An AP starts with a positive fraction and every alternate term is an integer. If the sum of the first 11 terms is 33, then find the fourth term.

To solve the problem step by step, we will follow the logical deductions based on the information provided. ### Step 1: Understanding the Problem We are given that: - The first term \( A \) of an arithmetic progression (AP) is a positive fraction. - Every alternate term is an integer. - The sum of the first 11 terms is 33. ### Step 2: Using the Sum Formula for AP The formula for the sum of the first \( n \) terms of an AP is given by: \[ S_n = \frac{n}{2} \times (2A + (n-1)D) \] For our case, \( n = 11 \) and \( S_{11} = 33 \): \[ S_{11} = \frac{11}{2} \times (2A + 10D) = 33 \] ### Step 3: Simplifying the Equation Now, we can simplify the equation: \[ \frac{11}{2} \times (2A + 10D) = 33 \] Multiplying both sides by 2: \[ 11(2A + 10D) = 66 \] Dividing both sides by 11: \[ 2A + 10D = 6 \] ### Step 4: Rearranging the Equation We can rearrange this equation to express it in terms of \( A \): \[ 2A = 6 - 10D \] \[ A = 3 - 5D \] ### Step 5: Analyzing the Terms Since \( A \) is a positive fraction and every alternate term is an integer, we can deduce: - The second term \( A + D \) must be an integer. - The fourth term \( A + 3D \) must also be an integer. ### Step 6: Setting Up Conditions From the above, we can conclude: 1. \( A \) is a fraction. 2. \( D \) must be such that \( A + D \) is an integer.
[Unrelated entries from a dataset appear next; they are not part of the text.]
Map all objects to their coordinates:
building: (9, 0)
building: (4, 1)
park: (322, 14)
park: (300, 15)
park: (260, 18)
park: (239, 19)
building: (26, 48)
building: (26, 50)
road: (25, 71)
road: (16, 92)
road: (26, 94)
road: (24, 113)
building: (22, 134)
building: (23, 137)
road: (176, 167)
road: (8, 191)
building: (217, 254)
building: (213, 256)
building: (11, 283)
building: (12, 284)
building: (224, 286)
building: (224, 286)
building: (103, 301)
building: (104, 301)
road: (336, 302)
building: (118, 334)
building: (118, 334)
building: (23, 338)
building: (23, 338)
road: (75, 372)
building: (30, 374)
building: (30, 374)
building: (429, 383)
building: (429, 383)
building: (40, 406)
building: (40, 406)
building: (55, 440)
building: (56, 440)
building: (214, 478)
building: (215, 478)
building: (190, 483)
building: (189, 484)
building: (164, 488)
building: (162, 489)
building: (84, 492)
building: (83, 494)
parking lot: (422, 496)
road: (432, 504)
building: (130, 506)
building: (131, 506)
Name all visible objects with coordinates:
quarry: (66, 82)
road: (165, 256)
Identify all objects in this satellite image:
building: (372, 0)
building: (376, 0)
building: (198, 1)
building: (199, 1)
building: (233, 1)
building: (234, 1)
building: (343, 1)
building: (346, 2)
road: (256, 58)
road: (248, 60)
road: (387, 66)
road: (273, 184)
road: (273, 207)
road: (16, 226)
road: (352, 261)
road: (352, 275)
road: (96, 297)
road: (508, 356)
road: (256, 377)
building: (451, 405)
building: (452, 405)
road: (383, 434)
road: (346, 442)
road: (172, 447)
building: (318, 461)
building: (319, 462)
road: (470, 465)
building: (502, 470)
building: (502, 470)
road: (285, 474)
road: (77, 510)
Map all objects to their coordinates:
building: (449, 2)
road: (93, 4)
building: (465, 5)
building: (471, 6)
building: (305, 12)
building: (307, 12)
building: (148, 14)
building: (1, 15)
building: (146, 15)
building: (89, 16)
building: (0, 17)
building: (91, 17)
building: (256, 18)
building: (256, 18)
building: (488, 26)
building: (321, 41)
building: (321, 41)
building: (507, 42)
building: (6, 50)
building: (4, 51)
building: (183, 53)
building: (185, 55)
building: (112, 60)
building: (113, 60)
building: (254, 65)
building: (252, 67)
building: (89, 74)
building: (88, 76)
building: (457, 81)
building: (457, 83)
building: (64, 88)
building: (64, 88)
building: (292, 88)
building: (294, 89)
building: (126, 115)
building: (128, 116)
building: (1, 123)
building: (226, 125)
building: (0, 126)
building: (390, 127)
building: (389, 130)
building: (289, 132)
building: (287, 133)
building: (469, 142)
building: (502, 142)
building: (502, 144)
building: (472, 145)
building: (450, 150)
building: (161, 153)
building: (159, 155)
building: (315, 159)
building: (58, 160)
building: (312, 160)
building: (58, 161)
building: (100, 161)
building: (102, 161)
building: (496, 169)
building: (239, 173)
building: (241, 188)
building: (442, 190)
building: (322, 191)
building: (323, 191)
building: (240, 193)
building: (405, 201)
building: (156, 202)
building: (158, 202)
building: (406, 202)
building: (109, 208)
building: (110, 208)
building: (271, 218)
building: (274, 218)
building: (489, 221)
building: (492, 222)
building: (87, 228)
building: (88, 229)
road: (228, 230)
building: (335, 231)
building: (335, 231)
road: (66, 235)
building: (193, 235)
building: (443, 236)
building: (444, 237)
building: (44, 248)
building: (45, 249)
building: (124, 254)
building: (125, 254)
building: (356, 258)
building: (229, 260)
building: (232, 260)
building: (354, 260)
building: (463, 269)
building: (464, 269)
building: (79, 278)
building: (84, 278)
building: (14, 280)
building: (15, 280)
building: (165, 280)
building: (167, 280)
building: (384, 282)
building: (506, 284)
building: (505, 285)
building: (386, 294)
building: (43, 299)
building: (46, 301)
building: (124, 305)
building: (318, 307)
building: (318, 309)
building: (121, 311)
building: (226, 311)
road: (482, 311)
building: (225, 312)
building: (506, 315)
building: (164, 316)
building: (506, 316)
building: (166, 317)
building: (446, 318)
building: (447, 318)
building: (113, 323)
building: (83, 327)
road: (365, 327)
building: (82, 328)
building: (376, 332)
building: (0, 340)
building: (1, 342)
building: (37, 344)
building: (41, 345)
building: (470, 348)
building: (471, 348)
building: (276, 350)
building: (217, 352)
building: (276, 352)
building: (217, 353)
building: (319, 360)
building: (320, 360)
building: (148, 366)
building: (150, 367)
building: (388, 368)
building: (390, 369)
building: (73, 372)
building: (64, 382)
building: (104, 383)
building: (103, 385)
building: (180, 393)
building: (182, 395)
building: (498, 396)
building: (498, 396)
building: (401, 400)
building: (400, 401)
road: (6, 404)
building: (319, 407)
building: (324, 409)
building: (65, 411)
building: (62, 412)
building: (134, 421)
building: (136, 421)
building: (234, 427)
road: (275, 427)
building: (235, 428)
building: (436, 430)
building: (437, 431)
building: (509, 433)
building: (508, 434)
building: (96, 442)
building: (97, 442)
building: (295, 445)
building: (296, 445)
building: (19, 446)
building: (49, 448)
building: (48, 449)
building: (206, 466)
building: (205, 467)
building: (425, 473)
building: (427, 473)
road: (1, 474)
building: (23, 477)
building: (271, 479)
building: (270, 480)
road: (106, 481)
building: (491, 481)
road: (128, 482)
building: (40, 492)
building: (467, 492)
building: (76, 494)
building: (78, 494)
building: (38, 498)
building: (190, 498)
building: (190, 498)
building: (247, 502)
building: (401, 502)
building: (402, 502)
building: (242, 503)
Let’s assume \( A = \frac{1}{2} \) (a simple positive fraction) and check if it satisfies the conditions: \[ A = \frac{1}{2} \Rightarrow D = 3 - 5 \times \frac{1}{2} = 3 - \frac{5}{2} = \frac{1}{2} \] ### Step 7: Verifying the Terms Now we can find the terms: - First term \( A = \frac{1}{2} \) - Second term \( A + D = \frac{1}{2} + \frac{1}{2} = 1 \) (integer) - Third term \( A + 2D = \frac{1}{2} + 2 \times \frac{1}{2} = \frac{3}{2} \) (fraction) - Fourth term \( A + 3D = \frac{1}{2} + 3 \times \frac{1}{2} = 2 \) (integer) ### Step 8: Finding the Fourth Term The fourth term is: \[ A + 3D = 2 \] ### Conclusion The fourth term of the AP is \( 2 \).